DeAndre Carter looks fantastic, but he’s never played a regular-season NFL game.
Kamar Aiken and Markus Wheaton have had success in the league on Sundays but haven’t shown anything this summer to make me think they’re going to even make the team much less contribute.
It leaves Wallace, who turned 32 earlier this month.
Wallace is coming off a pretty good season with the Ravens — 52 catches for 748 yards and four TDs. The year before that he was over 1,000 yards.
But receivers can lose it fast, and it traditionally happens somewhere in that 29-to-31 age range.
Miles Austin’s numbers the year before he joined the Eagles at 31 years old in 2015 weren’t far off Wallace’s numbers last year. And we all know how that went.
Kevin Curtis was a 1,000-yard receiver at 29, out of the league at 31.
Jason Avant had a career-high 53 catches at 29 but only caught 15 when he was 32.
Look at Jeremy Maclin. He just turned 30 in May and his career is in limbo.
Receivers are lost without their legs, and it’s just really tough to keep your legs healthy when you’re in your eighth, ninth and 10th season putting them through the grind of an NFL season.
When the legs go, the career goes.
The history of Eagles receivers in their 30s is not a good one.
The last wide receiver to catch a pass for the Eagles after his 32nd birthday was Irving Fryar back in 1996.
Harold Carmichael had a 1,000-yard season at 32 but that was nearly four decades ago!
But there’s reason to believe these trends won’t affect Wallace.
Looking back at Wallace’s last few preseasons, the numbers aren’t exactly inspiring.
He was 3 for 40 last year with the Ravens and 3 for 37 the year before that and had very good regular seasons. In 2015 he caught 4 for 52 in the preseason with the Vikings and in 2014, he didn’t catch a pass in the preseason and had the best year of his career.
Sure seems like one of those guys who knows how to turn it on when he has to.
Remember how bad DeMeco Ryans looked in his first Eagles training camp? Remember how ineffective LeGarrette Blount looked last summer?
Some older veterans just know what they need to get ready for training camp, and they don’t care about anything else.
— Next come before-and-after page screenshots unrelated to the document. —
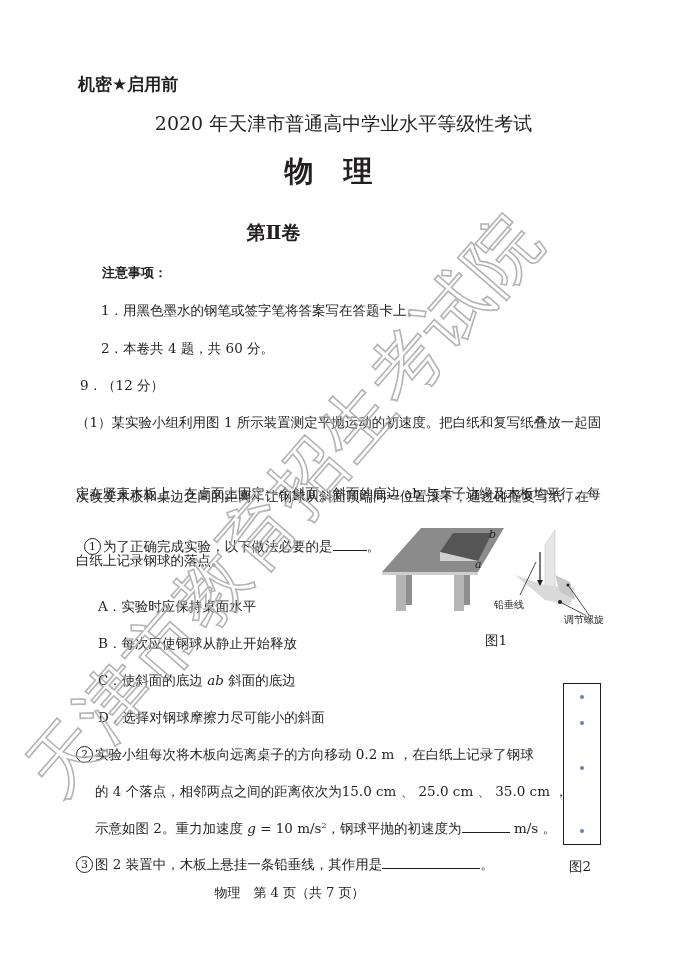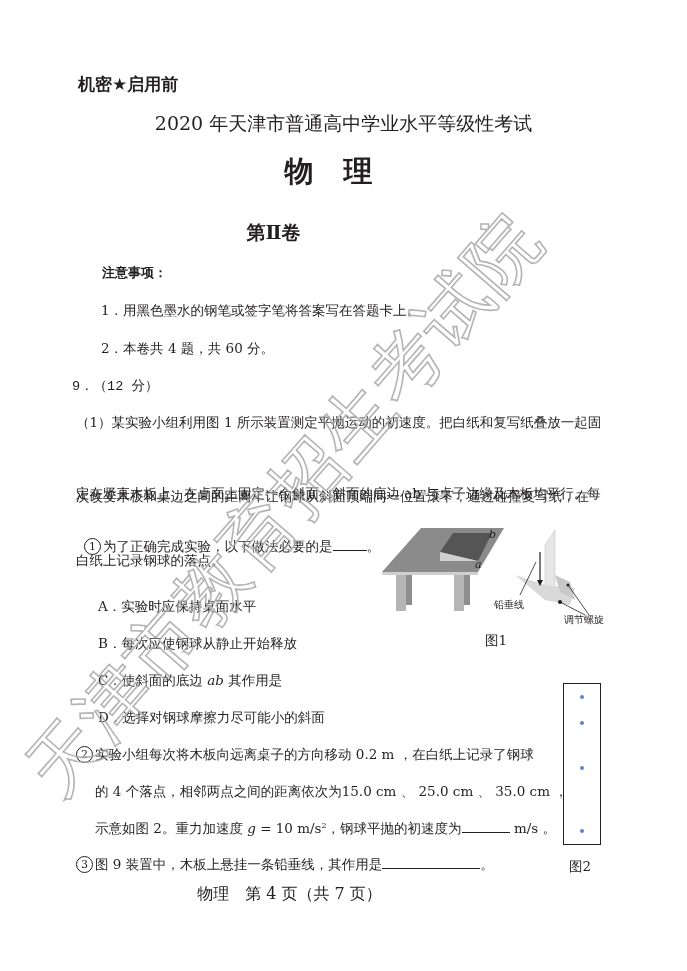--- a/index.html
+++ b/index.html
@@ -14,66 +14,66 @@
   .subject { left: 0; width: 687px; text-align: center; top: 152px; font-size: 29px; font-weight: bold; letter-spacing: 30px; box-sizing: border-box; font-family: "DejaVu Sans", "Liberation Sans", sans-serif; }
   .volume { left: 0; width: 547px; text-align: center; top: 220px; font-size: 19px; font-weight: bold; }
   .notice-h { left: 78px; top: 264px; font-size: 13px; font-weight: bold; font-family: "DejaVu Sans", "Liberation Sans", sans-serif; margin-left: 24px; }
   .txt { font-size: 13.5px; }
   .i { font-style: italic; }
   .blank { display: inline-block; border-bottom: 1px solid #231f20; vertical-align: baseline; height: 12px; }
   .circ { display: inline-block; width: 15px; height: 15px; border: 1px solid #231f20; border-radius: 50%; text-align: center; line-height: 15px; font-size: 11px; margin-right: 2px; vertical-align: 1px; }
   .fig2 { left: 563px; top: 683px; width: 36px; height: 160px; border: 1.5px solid #231f20; }
   .dot { position: absolute; left: 16px; width: 4px; height: 4px; border-radius: 50%; background: #5b86c4; }
   .watermark { left: 0; top: 0; width: 687px; height: 971px; pointer-events: none; }
-  .footer { left: 0; width: 579px; text-align: center; top: 884px; font-size: 16px; }
+  .footer { left: 0; width: 579px; text-align: center; top: 884px; font-size: 13px; }
 </style>
 </head>
 <body>
 
 <div class="abs conf">机密★启用前</div>
 <div class="abs title">2020 年天津市普通高中学业水平等级性考试</div>
 <div class="abs subject">物理</div>
 <div class="abs volume">第Ⅱ卷</div>
 
 <div class="abs notice-h">注意事项：</div>
 <div class="abs txt" style="left:101px; top:302px;">1．用黑色墨水的钢笔或签字笔将答案写在答题卡上。</div>
 <div class="abs txt" style="left:101px; top:340px;">2．本卷共 4 题，共 60 分。</div>
 
-<div class="abs txt" style="left:72px; top:377px;font-family:Liberation Mono, monospace;">9．（12 分）</div>
+<div class="abs txt" style="left:80px; top:377px;">9．（12 分）</div>
 <div class="abs txt" style="left:76px; top:414px;">（1）某实验小组利用图 1 所示装置测定平抛运动的初速度。把白纸和复写纸叠放一起固</div>
 <div class="abs txt" style="left:76px; top:451px;margin-top:34px;">定在竖直木板上，在桌面上固定一个斜面，斜面的底边 ab 与桌子边缘及木板均平行。每</div>
 <div class="abs txt" style="left:76px; top:488px;">次改变木板和桌边之间的距离，让钢球从斜面顶端同一位置滚下，通过碰撞复写纸，在</div>
 <div class="abs txt" style="left:76px; top:552px;">白纸上记录钢球的落点。</div>
 
 <div class="abs txt" style="left:76px; top:538px;margin-left:8px;">
   <span class="circ">1</span><span>为了正确完成实验，以下做法必要的是</span><span class="blank" style="width:34px;"></span><span>。</span>
 </div>
 <div class="abs txt" style="left:98px; top:598px;">
   <span>A．</span><span>实验时应保持桌面水平</span>
 </div>
 <div class="abs txt" style="left:98px; top:635px;">
   <span>B．</span><span>每次应使钢球从静止开始释放</span>
 </div>
 <div class="abs txt" style="left:98px; top:672px;">
-  <span>C．</span><span>使斜面的底边</span> <span class="i">ab</span> <span>其作用是</span>
+  <span>C．</span><span>使斜面的底边</span> <span class="i">ab</span> <span>斜面的底边</span>
 </div>
 <div class="abs txt" style="left:98px; top:709px;">
   <span>D．</span><span>选择对钢球摩擦力尽可能小的斜面</span>
 </div>
 
 <div class="abs txt" style="left:76px; top:746px;">
   <span class="circ">2</span><span>实验小组每次将木板向远离桌子的方向移动 0.2 m ，在白纸上记录了钢球</span>
 </div>
 <div class="abs txt" style="left:95px; top:783px;">的 4 个落点，相邻两点之间的距离依次为15.0 cm 、 25.0 cm 、 35.0 cm ，</div>
 <div class="abs txt" style="left:95px; top:820px;">
   <span>示意如图 2。重力加速度</span> <span class="i">g</span><span> = 10 m/s</span><sup style="font-size:8px;">2</sup><span>，钢球平抛的初速度为</span><span class="blank" style="width:48px;"></span> <span>m/s 。</span>
 </div>
 
 <div class="abs txt" style="left:76px; top:856px;">
-  <span class="circ">3</span><span>图 9 装置中，木板上悬挂一条铅垂线，其作用是</span><span class="blank" style="width:98px;"></span><span>。</span>
+  <span class="circ">3</span><span>图 2 装置中，木板上悬挂一条铅垂线，其作用是</span><span class="blank" style="width:98px;"></span><span>。</span>
 </div>
 
 <svg class="abs" style="left:370px; top:520px;" width="260" height="110">
 
   <polygon points="12,52 51,8 134,8 108,52" fill="#8b8b8b"></polygon>
   <polygon points="12,52 108,52 108,55 12,55" fill="#cfcfcf"></polygon>
 
   <polygon points="70,32 83,13 122,13 108,41" fill="#555"></polygon>
   <polygon points="70,32 108,41 70,41" fill="#d0d0d0"></polygon>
But here’s the biggest thing with Wallace.
He looks fast.
Watching him at training camp, it’ s clear he can still run. And with a wide receiver that’s really the only thing that matters.
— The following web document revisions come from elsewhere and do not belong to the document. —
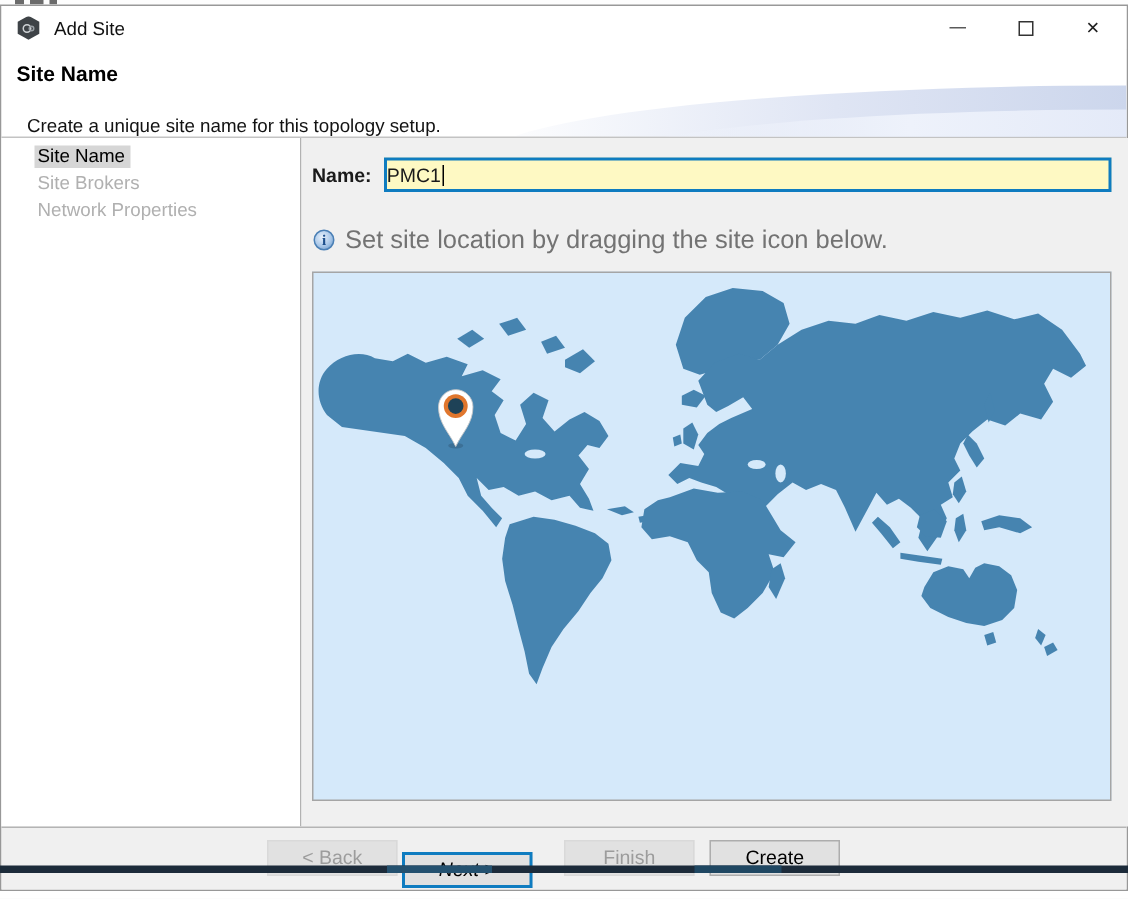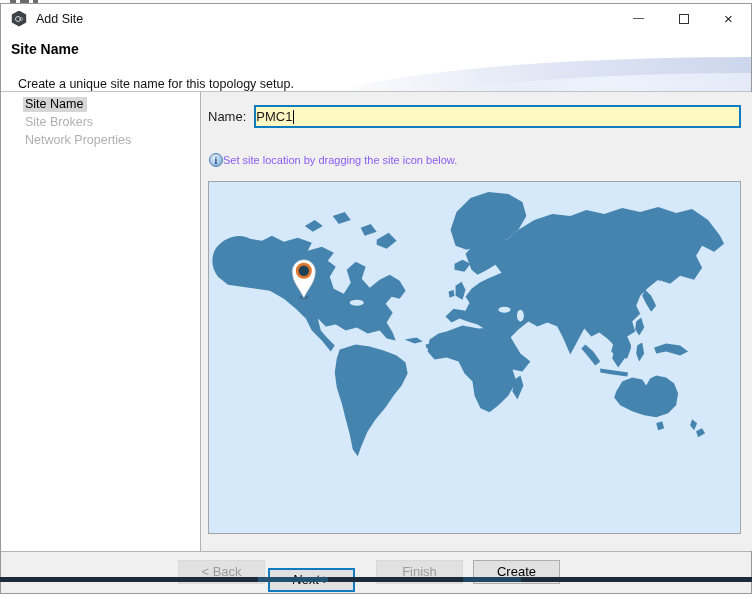--- a/index.html
+++ b/index.html
@@ -47,31 +47,31 @@
   .body { flex:1; min-height:0; display:flex; background:#fff; }
   .sidebar { width:200px; flex:0 0 200px; background:#fff; border-right:1px solid #b2b2b2; padding-top:3px; }
   .side-item { height:18px; line-height:18px; padding-left:22px; font-size:12.5px; white-space:nowrap; }
   .side-item span { padding:0 4px 1px 2px; }
   .side-item.selected span { background:#d6d6d6; color:#000; }
   .side-item.disabled { color:#b0b0b0; }
 
   .main { flex:1; background:var(--content_bg); padding:13px 11px 0 7px; }
 
   .name-row { display:flex; align-items:center; height:23px; }
-  .name-label { margin-right:8px; font-size:13px; }
+  .name-label { margin-right:8px; font-size:13px;font-weight:bold; }
   .text-field { flex:1; height:23px; background:#fef9c3; border:2px solid var(--accent);
     display:flex; align-items:center; padding-left:0; font-size:13px; }
   .caret { display:inline-block; width:1px; height:14px; background:#000; margin-left:1px; }
 
   .info-row { margin-top:24px; height:16px; display:flex; align-items:center; }
   .info-icon { width:14px; height:14px; border-radius:50%; margin-left:1px;
     background:radial-gradient(circle at 40% 35%, #e8f1fb, #a9c7e8 55%, #5d8fc4);
     border:1px solid #4a7fb5; color:#1d4f8c; font-size:10px; font-weight:bold;
     display:flex; align-items:center; justify-content:center; font-family:"Liberation Serif", serif; }
-  .info-text { font-size:11px; color:#8b5cf6; }
+  .info-text { margin-left:7px; font-size:17px; color:#737373; }
 
   .map-panel { margin-top:13px; width:533px; height:353px; border:1px solid #a5a5a5; background:var(--ocean); }
   .map-panel svg { display:block; }
   .land { fill:var(--land); }
   .water { fill:var(--ocean); }
   .pin-ring { fill:var(--pin_ring); }
   .pin-center { fill:var(--pin_center); }
 
   
   .footer { height:42px; flex:0 0 42px; background:var(--content_bg); border-top:1px solid #b4b4b4;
The Eagles have had no shortage of veteran wide receiver failures lately — from Chris Givens to Rueben Randle to Dorial Green-Beckham. Guys like Wheaton and Aiken are on the brink of joining that group.
But the one thing Wallace has that none of the others did is that burst. That breakaway speed that separates productive wide receivers from guys who are out of the league.
It’s still there. We saw it throughout camp. He can still run.
It’s a very thin line in the NFL for receivers and corners. Your 40 time drops a 10th of a second, you’re out of the league.
The numbers haven’t been there. The stats aren’t there. The catches aren’t there.
But the eye test tells me Mike Wallace can still play. And the Eagles desperately need that to be the case.